In deren Zentrum steht immer Violetta. Pretty Yende spielt die immer mehr dahin­sie­chende Frau, die verzweifelt gegen die hoffnungslose Diagnose, aus Tuber­kulose wird ein zeitge­mäßer Krebs, ankämpft, mit größter Inten­sität. Und sie singt die Rolle mit perfekten Kolora­turen, großer Innigkeit und Intimität. Vor allem im Finale im Krankenbett sind ihre Piani und ihr Spiel beim Sterben ergreifend. Zum Schluss schreitet sie in einen Spalt mit gleißendem Licht. Als Alfredo ist Juan Diego Flórez zu erleben: Er springt kurzfristig für Frédéric Antoun ein, der aufgrund der Covid-Beschrän­kungen die Reise nach Europa nicht antreten konnte. Für Flórez ist es nicht nur seine erste Wiener Traviata-Premiere, sondern – nach 125 Abenden im Haus am Ring – überhaupt sein erster Staats­opern-Alfredo. Er muss während des Brindisi singend Champagner in eine Gläser­py­ramide einschenken. Er schmachtet seine Violetta sehr an und singt ganz klar, sicher und mit viel Gefühl und weltmeis­terlich mit seiner phäno­me­nalen Höhe. Als Giorgio Germont erlebt man Igor Golova­tenko. Darstel­le­risch sehr steif, singt er dessen Vater mit sehr kulti­viertem Bariton, jedoch akzent­reich und schwer verständ­liches Italie­nisch. Bei den Szenen von Vater und Sohn hätte sich man sich vom Regisseur auch eine detail­liertere Perso­nen­führung gewünscht. Der gut und homogen singende Staats­opernchor, dessen Einstu­dierung Martin Schebesta besorgte, in ungemein exzen­tri­schen, grellen Kostümen von Alice Babidge beim Fest ausge­stattet, wird sehr lebendig und spiel­freudig in Szene gesetzt. Auch die kleineren Partien sind von hohem Niveau, wie etwa Ilja Kazakov als Doktor Grenvil sowie Margaret Plummer als Flora und Donna Ellen als Annina.

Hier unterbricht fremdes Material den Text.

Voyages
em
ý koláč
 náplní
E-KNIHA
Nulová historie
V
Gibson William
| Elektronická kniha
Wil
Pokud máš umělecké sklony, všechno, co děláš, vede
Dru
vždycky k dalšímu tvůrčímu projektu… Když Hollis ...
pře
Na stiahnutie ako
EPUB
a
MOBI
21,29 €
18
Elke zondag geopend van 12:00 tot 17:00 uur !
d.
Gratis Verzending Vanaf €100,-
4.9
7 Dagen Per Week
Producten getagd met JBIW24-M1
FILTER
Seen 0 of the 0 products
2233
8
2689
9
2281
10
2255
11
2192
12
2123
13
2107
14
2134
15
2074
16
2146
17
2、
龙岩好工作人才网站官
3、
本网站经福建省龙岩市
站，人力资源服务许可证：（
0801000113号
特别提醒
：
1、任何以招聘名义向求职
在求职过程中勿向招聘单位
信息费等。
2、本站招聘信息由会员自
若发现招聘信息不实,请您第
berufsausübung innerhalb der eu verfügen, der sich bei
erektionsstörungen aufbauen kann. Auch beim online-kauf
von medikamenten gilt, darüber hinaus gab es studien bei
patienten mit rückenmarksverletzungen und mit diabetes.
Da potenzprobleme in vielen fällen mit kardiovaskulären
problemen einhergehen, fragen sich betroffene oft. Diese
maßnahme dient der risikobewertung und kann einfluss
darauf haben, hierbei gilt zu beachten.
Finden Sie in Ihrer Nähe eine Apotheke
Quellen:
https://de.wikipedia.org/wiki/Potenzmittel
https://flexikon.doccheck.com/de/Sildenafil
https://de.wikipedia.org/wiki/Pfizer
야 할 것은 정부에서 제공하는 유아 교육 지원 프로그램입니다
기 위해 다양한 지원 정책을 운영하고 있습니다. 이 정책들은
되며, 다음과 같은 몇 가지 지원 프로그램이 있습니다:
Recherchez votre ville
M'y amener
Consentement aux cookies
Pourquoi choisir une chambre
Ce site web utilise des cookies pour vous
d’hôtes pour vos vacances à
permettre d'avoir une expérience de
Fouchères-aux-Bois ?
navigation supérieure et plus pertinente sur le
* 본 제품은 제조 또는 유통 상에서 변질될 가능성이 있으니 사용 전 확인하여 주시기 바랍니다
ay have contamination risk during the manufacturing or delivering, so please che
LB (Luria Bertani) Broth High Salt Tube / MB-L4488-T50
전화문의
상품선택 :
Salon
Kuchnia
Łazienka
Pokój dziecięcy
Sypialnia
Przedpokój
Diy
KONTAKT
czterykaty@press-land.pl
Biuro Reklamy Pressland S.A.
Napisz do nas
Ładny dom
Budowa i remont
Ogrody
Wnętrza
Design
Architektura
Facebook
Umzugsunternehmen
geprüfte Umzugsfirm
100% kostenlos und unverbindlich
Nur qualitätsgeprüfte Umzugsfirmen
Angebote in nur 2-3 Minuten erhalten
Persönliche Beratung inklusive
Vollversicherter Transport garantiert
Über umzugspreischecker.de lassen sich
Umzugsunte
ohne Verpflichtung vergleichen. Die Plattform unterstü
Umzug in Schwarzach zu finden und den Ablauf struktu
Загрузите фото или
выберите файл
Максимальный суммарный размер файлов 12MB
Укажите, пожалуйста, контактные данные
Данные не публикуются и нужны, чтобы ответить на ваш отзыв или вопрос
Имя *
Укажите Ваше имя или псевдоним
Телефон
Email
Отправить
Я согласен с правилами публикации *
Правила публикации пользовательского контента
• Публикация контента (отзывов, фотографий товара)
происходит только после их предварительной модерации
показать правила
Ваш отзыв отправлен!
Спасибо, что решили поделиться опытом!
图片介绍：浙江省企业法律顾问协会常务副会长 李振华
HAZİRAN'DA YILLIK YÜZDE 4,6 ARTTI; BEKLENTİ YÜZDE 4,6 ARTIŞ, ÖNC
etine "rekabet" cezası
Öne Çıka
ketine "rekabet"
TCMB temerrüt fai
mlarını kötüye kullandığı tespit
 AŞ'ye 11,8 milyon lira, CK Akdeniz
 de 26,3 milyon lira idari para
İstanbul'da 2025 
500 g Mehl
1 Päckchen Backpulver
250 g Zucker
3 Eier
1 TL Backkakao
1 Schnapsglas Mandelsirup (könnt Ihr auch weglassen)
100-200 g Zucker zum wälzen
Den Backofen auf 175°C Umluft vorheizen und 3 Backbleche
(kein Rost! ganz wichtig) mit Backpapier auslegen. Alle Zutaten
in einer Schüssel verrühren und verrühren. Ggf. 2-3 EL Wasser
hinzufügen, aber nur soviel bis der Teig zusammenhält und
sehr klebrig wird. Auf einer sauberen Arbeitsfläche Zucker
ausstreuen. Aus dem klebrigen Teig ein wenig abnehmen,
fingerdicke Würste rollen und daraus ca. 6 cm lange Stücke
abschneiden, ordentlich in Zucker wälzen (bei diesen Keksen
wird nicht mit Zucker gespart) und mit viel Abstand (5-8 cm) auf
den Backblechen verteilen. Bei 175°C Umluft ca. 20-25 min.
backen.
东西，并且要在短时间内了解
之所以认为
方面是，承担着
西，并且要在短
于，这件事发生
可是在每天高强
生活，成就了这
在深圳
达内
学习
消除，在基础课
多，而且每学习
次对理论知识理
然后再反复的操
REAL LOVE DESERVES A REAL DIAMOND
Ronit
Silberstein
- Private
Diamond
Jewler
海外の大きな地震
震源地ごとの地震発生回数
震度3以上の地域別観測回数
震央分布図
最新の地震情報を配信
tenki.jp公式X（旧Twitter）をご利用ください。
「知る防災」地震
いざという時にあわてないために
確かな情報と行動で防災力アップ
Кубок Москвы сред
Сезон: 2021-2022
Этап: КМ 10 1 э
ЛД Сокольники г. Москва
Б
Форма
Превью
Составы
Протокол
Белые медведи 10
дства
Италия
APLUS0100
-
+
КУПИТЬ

Und ein echtes Hausdebüt feiert Giacomo Sagri­panti, dessen steile Karrie­re­kurve in den letzten Jahren nach Paris, München, Moskau, St. Petersburg, Dresden und Venedig führte. Der italie­nische Dirigent sorgt im Orchester der Wiener Staatsoper für einen sänger­freund­lichen Klang, ist teilweise doch etwas zu zurück­haltend, aber es gibt auch immer wieder Momente von hoher musika­li­scher Intensität.

Die Kameras sind wieder ideal am Brenn­punkt des Geschehens mit vielen Nahauf­nahmen. Der Ton der Übertragung ist exzellent.

Geplant ist übrigens, dass Simon Stone nächste Saison an der Wiener Staatsoper Alban Bergs Wozzeck insze­nieren wird.